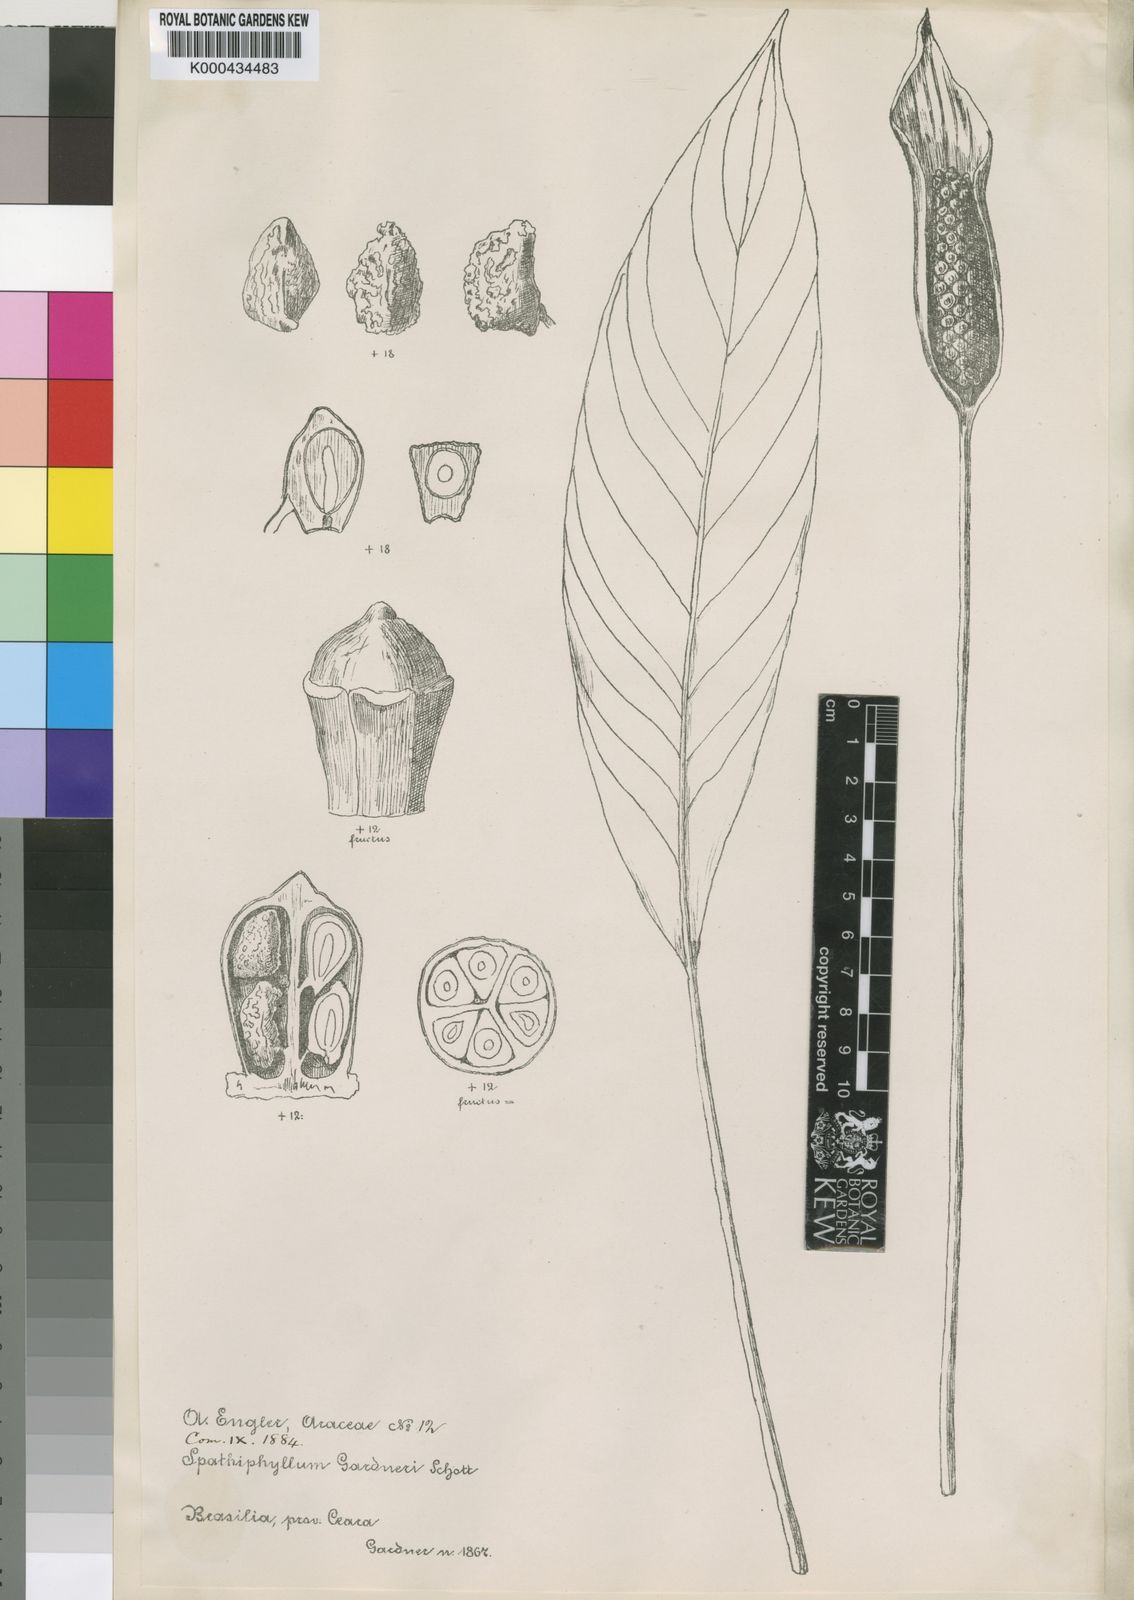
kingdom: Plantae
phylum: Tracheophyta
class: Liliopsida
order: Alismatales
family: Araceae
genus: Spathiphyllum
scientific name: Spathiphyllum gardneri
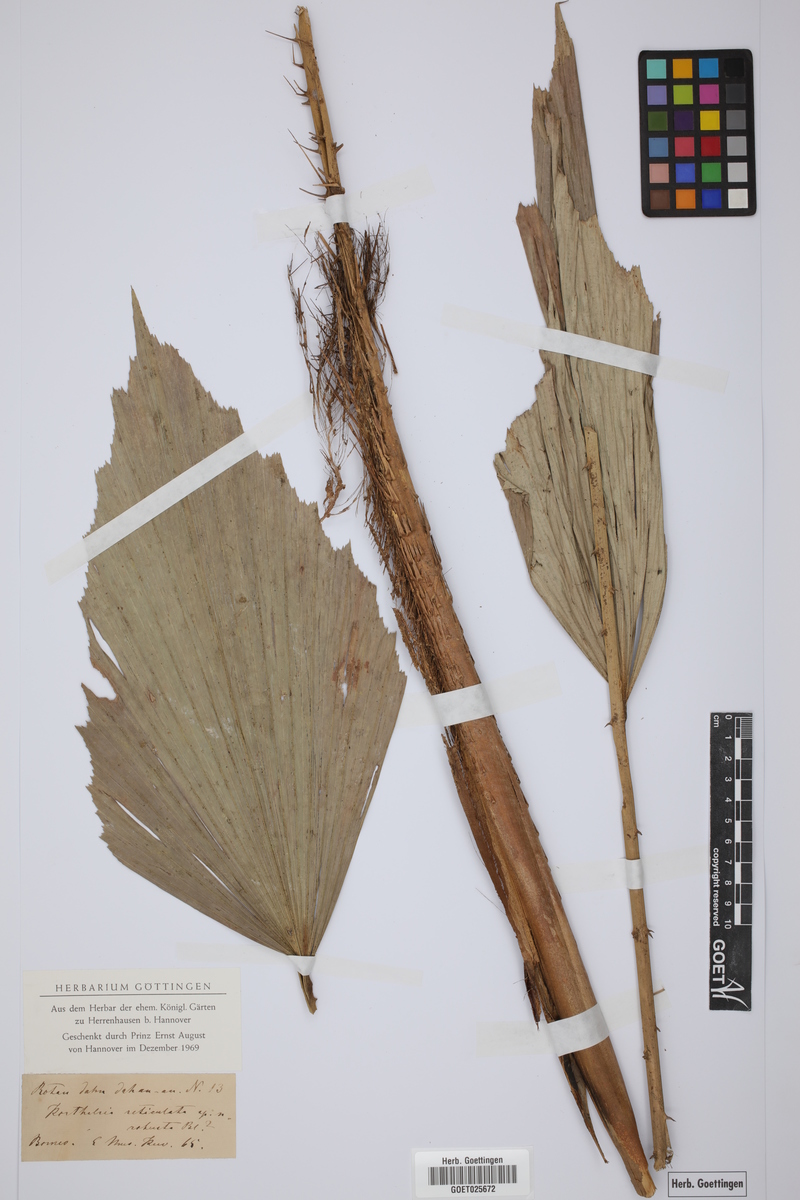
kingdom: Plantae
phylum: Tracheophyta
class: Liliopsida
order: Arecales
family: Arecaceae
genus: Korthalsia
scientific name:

...

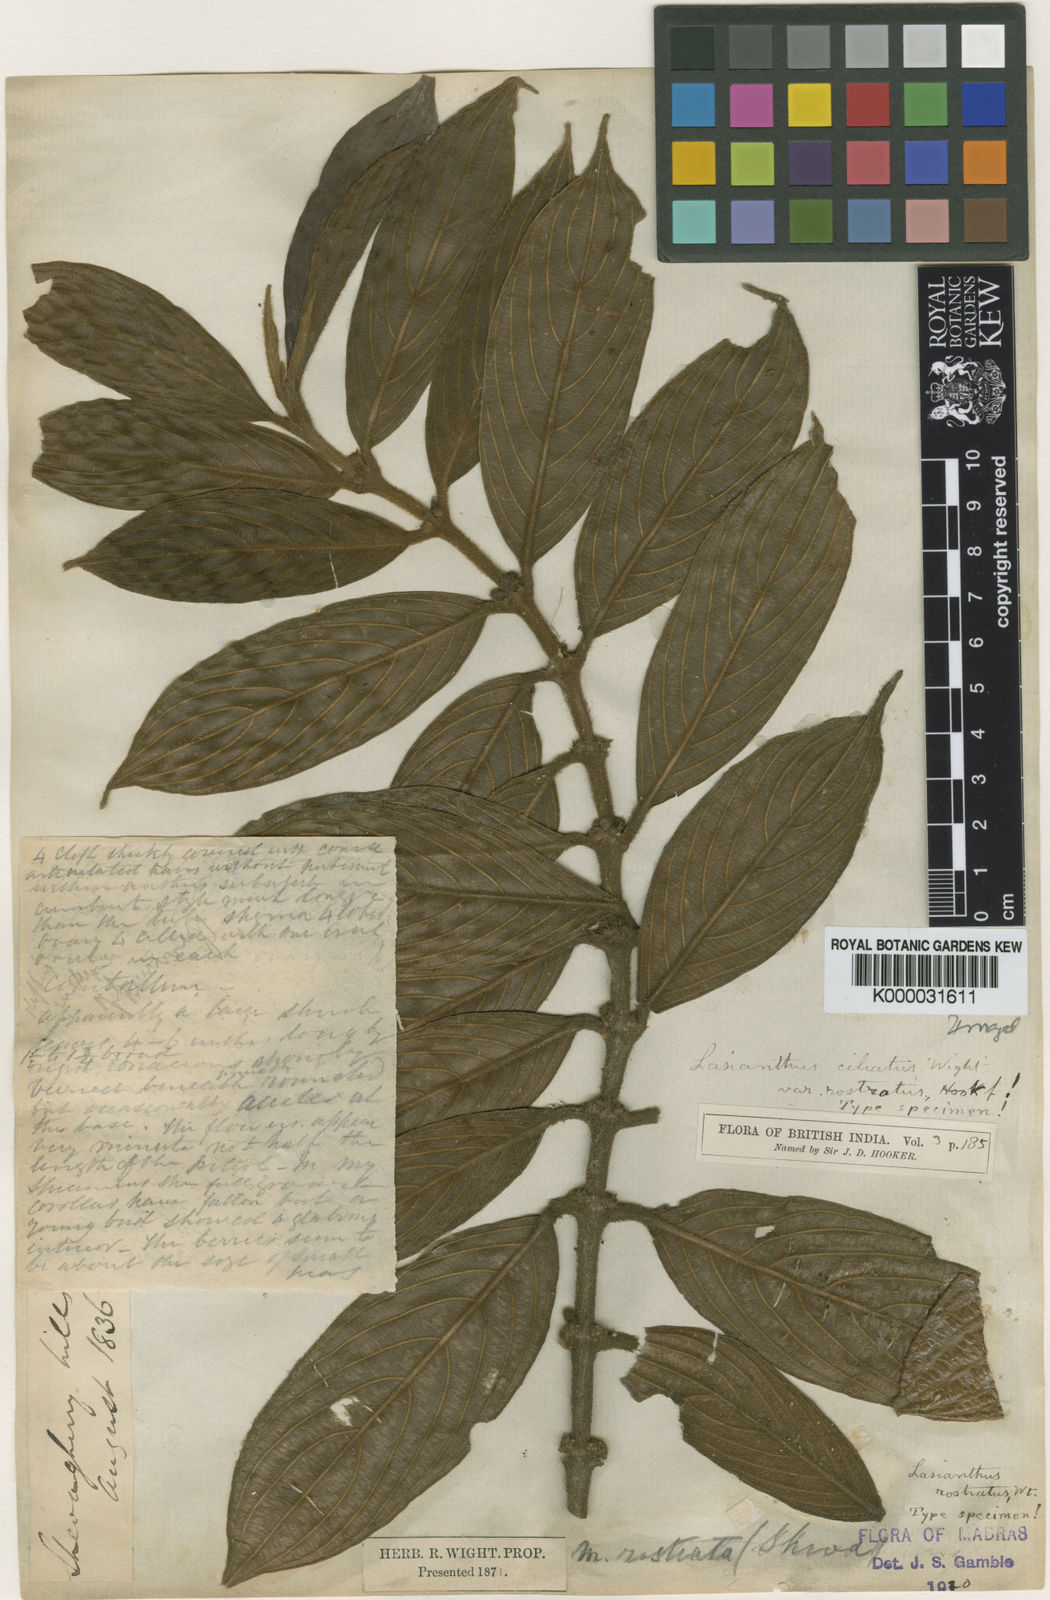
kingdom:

* * *

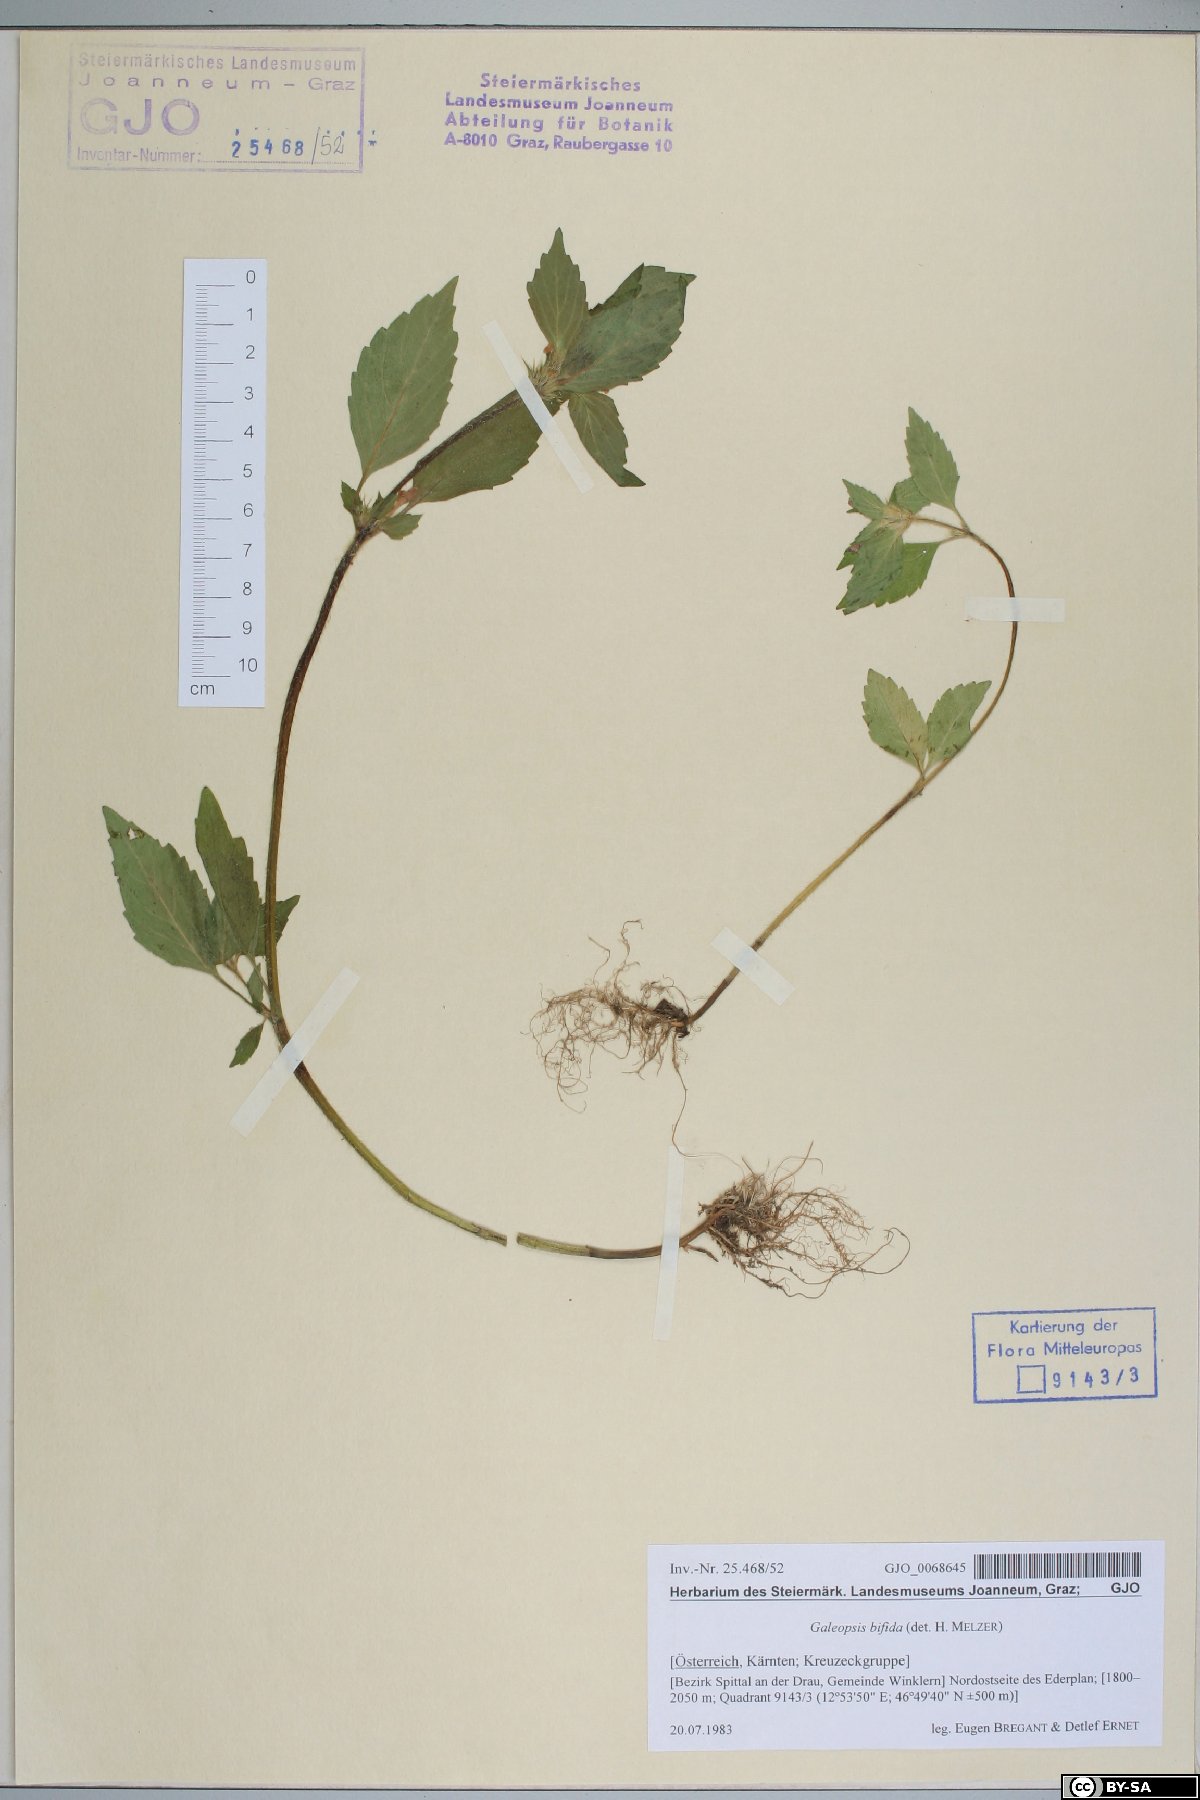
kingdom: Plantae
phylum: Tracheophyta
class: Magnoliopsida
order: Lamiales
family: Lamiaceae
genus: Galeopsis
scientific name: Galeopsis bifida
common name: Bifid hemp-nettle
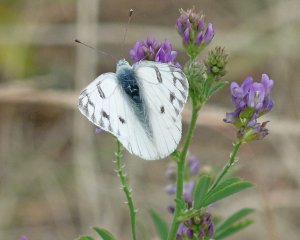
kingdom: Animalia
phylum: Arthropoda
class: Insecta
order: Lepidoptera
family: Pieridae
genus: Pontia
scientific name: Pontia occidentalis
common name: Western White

● STATED EXERCISE: Reproduce the stretch of data from the line containing "order: Lepidoptera" through the line containing "common name: Western White", substituting "vernacular name" for "common name" and leaving everything else unchanged.

● WRITTEN SOLUTION:
order: Lepidoptera
family: Pieridae
genus: Pontia
scientific name: Pontia occidentalis
vernacular name: Western White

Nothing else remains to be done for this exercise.